Weve joint mobile wallet ditched after Apple Pay announcement

Weve, owned by Vodafone, EE and O2, abandoned its proposed mobile wallet offering after Apple announced its own mobile payments service.

The joint venture between Vodafone, EE and O2 via Weve was intended to make it easier for banks and retailers to interact with the operators. In return, the three companies would incentivise mobile payments by pre-loading apps and implementing loyalty schemes. The joint venture would take a small cut of purchases in a mobile payments market that the Centre for Economics and Business Research forecasts will be worth £14.2bn in 2018.
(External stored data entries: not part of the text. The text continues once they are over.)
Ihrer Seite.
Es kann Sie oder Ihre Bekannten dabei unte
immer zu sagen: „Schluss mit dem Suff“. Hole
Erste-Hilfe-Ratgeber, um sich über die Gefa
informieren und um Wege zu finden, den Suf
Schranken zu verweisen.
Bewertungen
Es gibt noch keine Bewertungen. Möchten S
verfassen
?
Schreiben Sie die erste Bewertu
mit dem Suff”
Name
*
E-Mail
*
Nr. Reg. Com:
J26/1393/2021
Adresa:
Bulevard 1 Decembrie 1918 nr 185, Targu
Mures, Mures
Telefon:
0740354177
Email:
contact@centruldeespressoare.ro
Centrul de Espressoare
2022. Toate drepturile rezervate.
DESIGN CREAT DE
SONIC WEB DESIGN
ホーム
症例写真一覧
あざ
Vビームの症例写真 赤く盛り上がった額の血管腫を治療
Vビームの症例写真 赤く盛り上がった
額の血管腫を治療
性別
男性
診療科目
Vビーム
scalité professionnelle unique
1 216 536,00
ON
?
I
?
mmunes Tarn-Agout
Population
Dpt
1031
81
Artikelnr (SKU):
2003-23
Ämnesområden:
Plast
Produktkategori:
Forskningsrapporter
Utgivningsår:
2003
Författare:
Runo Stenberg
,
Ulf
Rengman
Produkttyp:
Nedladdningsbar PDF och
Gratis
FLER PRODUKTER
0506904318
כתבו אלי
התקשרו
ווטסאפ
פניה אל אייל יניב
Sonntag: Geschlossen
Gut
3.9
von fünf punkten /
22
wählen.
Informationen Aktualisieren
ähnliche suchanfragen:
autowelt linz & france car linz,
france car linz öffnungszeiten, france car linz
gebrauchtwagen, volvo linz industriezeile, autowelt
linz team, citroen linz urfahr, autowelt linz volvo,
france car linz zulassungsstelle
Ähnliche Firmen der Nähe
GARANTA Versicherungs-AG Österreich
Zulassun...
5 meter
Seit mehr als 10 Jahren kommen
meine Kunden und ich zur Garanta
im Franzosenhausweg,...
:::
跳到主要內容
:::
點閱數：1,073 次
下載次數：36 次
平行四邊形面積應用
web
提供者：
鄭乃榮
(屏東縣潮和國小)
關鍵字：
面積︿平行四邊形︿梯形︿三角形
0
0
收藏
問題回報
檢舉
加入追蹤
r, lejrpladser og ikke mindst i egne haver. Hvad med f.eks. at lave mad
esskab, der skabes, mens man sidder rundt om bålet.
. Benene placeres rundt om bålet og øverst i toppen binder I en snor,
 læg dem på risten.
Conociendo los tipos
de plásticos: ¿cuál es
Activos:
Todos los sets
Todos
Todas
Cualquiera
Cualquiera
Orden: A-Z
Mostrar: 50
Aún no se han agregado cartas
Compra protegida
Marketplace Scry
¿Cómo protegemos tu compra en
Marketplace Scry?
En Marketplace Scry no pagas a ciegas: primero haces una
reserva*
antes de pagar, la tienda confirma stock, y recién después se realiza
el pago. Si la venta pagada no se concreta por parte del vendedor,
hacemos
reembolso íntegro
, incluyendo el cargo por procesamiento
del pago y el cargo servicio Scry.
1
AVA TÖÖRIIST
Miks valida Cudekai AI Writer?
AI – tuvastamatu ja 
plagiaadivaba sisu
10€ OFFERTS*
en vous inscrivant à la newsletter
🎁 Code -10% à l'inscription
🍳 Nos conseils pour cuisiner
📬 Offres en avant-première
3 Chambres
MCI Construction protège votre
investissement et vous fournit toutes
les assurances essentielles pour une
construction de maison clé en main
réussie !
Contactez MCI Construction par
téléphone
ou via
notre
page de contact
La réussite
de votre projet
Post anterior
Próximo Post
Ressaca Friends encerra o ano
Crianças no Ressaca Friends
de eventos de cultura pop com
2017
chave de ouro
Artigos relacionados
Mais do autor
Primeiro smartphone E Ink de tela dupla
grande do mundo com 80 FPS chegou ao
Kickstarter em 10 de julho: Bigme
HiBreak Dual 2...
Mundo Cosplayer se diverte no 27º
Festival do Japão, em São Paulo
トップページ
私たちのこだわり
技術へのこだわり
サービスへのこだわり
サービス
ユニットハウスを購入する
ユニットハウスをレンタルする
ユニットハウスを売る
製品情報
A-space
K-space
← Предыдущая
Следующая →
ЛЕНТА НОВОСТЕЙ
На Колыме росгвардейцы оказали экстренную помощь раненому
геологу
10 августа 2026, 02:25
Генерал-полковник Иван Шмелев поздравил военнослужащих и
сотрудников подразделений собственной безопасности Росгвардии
Vodafone, EE, and O2 were unable to agree on how the Weve standard mobile wallet should function. Last week’s announcement by Apple leaves mobile operators scrambling to establish themselves in the mobile payments market, and the three companies have made the decision to focus on promoting their own mobile payments solutions.

EE launched its own wave and pay app this summer, Cash on Tap, Vodafone will introduce a similar service next month and O2’s parent company, Telefonica, is working with Monitise on mobile payments technology.

“Operating system owners and big handset manufacturers now have the real power in the mobile world – consumers are reliant on them not mobile operators,” Tony Moretta, a founding executive of Weve who worked on its mobile payments plans until his departure in January, stated on Twitter.

“Apple can deliver a consistent user experience for payment on iPhones – mobile operators were not prepared to and wanted to compete with each other,” he added.